13 thoughts on “On Roots”

  • What a fun welcome home! And it’s of course not at all surprising that your usual cuisine has been influenced, even if you didn’t really think it had been. How could it not: that’s such a great spread.

  • Un bel hommage à une cuisine qui ne manque pas de charactère et une belle façon de célébrer entre amis l’inscription des cirques au patrimoine mondial de l’Unesco (!)

  • MMMMMM Sylvie that sounds delicious!! and i loved learning about Reunion’s people, history, and culture–as expressed in an exceptional cuisine. I’m curious that the peanut dish is called “pistache” which to me looks like “pistachio” while in high school French i learned “cacahuète” for peanut?

  • Thanks for this fascinating post. Fusion cuisine before fusion cuisine had a name. The seasonings seem mostly Indian to me, but what are four-spice leaves?

  • Ed & El – Thank you both

    Vanille – I actually read about that after the meal had been made, but yes, this designation to world heritage site is wonderful.

    Katryn – you are most welcome. I hope you are able to reproduce some of the dishes we made.

    Paula – you are correct, “pistache” is pistachio in French, and “cacahouete” means peanut. But on Reunion, they speak creole. That is the official language is French but people also speak Reunionese creole. It is based on 17 & early 18 century French – with lots of provincial expressions (mostly from the west and northwestern France where many settlers came from) and nautical terms. But it incorporates words and expressions from many other languages too – all those ethnicities that ended making Reunion their home. The creole language demonstrates the same richness & fusion as creole cooking. So peanut is “pistache” in Reunionese creole – a clear case of “false friend”. Another example is “figue”: it means fig in French but banana in creole (it probably came via portugese ‘figo d’orta” the word for banana. Many other words that are (or sound French) have a different meaning than in French (sometimes it’s the old meaning that the word had in French 300 years ago, sometimes it’s totally different; for example “esperer” means to hope in French, but to wait in Creole. Other words clearly originate from other languages, a lot of course related to cooking (and plants, fruit, veggies etc) but not only. For example: from English: “louk”means “to look” (it’s “regarder” in French). Malagasian “biby” gave “bib” – meaning “spider”; it’s araignee in French! The Portuguese “carapatto” gave “carapat'” meaning tique (tick) etc etc.
    It really is quite fascinating. A lot of place names also reflect many languages.

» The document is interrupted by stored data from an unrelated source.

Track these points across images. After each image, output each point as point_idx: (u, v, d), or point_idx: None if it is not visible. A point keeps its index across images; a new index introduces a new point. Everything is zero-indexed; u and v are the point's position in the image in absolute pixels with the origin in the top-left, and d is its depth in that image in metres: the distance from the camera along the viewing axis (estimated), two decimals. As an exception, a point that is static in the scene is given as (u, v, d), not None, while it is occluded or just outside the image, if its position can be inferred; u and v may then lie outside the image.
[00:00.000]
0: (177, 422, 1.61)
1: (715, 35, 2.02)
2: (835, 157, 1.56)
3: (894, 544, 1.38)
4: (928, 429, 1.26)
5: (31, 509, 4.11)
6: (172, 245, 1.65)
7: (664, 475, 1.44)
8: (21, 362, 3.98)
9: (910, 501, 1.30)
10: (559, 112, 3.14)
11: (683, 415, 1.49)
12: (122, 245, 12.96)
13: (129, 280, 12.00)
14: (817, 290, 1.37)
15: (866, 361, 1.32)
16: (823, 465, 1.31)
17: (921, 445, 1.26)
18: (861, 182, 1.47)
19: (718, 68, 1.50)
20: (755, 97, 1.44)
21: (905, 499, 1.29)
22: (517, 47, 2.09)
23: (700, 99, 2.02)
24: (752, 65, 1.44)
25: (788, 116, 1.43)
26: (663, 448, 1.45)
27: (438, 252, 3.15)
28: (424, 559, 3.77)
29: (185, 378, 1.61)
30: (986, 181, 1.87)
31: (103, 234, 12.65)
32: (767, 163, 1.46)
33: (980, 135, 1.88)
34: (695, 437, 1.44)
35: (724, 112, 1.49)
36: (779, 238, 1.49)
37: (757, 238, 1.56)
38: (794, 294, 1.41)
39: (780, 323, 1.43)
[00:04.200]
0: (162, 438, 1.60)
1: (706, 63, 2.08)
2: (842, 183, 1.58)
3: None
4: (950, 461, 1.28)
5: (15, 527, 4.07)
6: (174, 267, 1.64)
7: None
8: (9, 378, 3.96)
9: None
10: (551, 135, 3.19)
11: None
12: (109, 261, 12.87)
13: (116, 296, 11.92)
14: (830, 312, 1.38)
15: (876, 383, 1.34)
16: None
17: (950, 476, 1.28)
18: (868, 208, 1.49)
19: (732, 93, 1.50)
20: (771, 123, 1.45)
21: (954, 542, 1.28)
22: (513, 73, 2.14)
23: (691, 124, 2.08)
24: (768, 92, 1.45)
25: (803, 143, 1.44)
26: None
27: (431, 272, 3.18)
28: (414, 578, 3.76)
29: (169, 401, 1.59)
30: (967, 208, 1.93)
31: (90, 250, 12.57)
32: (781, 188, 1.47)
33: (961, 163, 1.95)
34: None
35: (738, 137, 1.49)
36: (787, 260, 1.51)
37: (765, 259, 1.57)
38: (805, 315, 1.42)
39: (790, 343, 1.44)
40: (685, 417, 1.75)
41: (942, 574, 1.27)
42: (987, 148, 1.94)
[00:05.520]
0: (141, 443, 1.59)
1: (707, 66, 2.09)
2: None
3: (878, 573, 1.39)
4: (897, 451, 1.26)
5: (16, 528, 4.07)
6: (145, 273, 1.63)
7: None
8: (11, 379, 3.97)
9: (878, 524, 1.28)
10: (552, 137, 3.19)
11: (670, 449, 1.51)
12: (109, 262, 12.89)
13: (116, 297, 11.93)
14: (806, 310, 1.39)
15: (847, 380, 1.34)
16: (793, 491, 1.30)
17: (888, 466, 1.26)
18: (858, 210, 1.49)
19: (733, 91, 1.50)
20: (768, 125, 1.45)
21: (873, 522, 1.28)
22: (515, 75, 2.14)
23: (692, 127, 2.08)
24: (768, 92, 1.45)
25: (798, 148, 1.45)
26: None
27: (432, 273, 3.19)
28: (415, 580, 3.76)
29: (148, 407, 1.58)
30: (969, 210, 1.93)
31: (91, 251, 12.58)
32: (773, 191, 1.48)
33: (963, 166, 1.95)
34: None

    Entangled: it’s the leaves of Pimenta dioica, also called allspice in English. On Reunion they use the leaves – not so much the fruit.

  • Patricia – Thank you (yes it was good). Good to see you again recently!

    Hi Sarah! glad you found us. Freezing fruit & veggies really change their structure. The freezing breaks the cell walls and the fruit just does not hold up like a fresh fruit. Defrosted peaches are not very appetizing as they indeed turn brown fast. I learned to use them differently than the fresh peaches: I poach them when they are still half frozen (so the lovely color is still there) and then use them for sauce, ice-cream making or baking. I also use them WHILE THEY ARE STILL FROZEN in smoothies. See the how here:

    Hope that helps!

  • Sylvie, I waited to read this until I had time to really pay attention, and I’m glad I did. It’s a fascinating lesson in gastronomy, history, geography, and–in your comment–linguistics, which, for all its erudition, did not fail to make me incredibly hungry! The food looks wonderfully enticing.

    This reads a bit like a missing chapter from Madeleine Kamman’s “When French Women Cook.” Thanks so much for it.